Engineering in the genes

1 September 2022

Engineering alumnus Quinn Porteous.

Many kids dream of following in their parents’ footsteps and that’s exactly what University of Waikato Engineering alumnus Quinn Porteous is on his way to achieving that dream.

Quinn is a recent graduate of a Bachelor of Engineering (Honours) where he studied civil engineering.

Quinn, who attended Tauranga Boys’ College, has always been interested in engineering; this passion was originally sparked by his mum. As a young child, he watched his mum draft civil drawings for New Zealand councils and consultancies. On family road trips, multiple stops and detours were required to show off roads and bridges his mum had spent countless hours drawing.

“It has always been a bit of a family joke but I’m learning in my current work that it’s pretty special to be able to show people something that you have had a hand in creating, even if it’s just a small part.”

While attending Tauranga Boys’ College, Quinn focused on subjects that would give him a greater understanding of how things worked. His favourite subject was Design and Visual Communication where he was able to develop his ideas from concept to completion.

When considering his study options, Quinn says Waikato was a no brainer. Waikato had what he wanted to study, was close to home and provided the opportunity to study with a small cohort of students. “During my studies, I never felt like just a number.

“I remember in my final year walking around campus and being greeted by name by Rob Torrens, my very first lecturer. I hadn’t seen him in over three years but he knew exactly who I was.”

He says this familiarity was just one of the highlights of studying at Waikato.

Another highlight of his time at Waikato was the annual Engineering Design Show (EDS). The EDS is an opportunity for engineering students to showcase their work to the community and industry workers.

Quinn's concept design of the large-scale lab for the 2020 Engineering Design Show

In his third year, Quinn’s EDS project was focused on redesigning the Large-Scale Lab at the Hamilton campus. His team tasked him with bringing their design to life through AutoCAD and Google SketchUp. As a result, his team was awarded Excellence in Third Year Civil Design for their poster display.

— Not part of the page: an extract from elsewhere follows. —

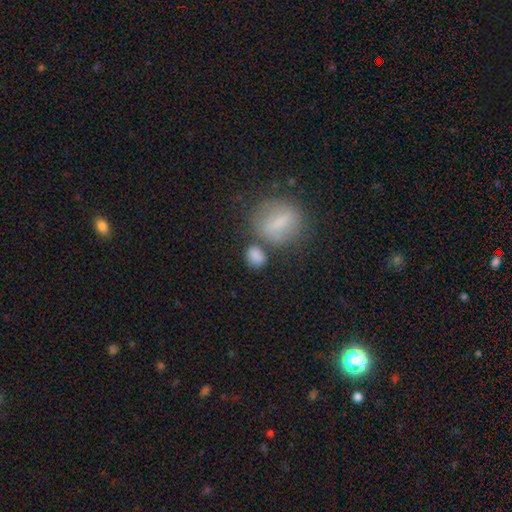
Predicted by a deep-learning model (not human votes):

As a part of the Engineering programme, students are required to complete two 400-hour internships to prepare for life after graduation. Quinn was lucky to complete both his internships at GHD (engineering consultancy).

During his internship, Quinn created process and instrumentation diagrams for the Whakatane water reservoirs. These P&ID’s will support future upgrades to the reservoir system. He says undertaking an internship was beneficial to understanding the practical applications of concepts he learnt in class.

Since completing his degree in 2021, Quinn continues to work for GHD as a Graduate Water Engineer. His role allows him to work on designing water management systems using technical skills and knowledge to ensure the safe delivery and removal of water within a city.

“Without my degree requiring me to complete an internship, I wouldn’t have had the opportunity to gain real-world experience while studying. My internship helped me realised I was on the right path and led to me getting a graduate role with the same organisation.”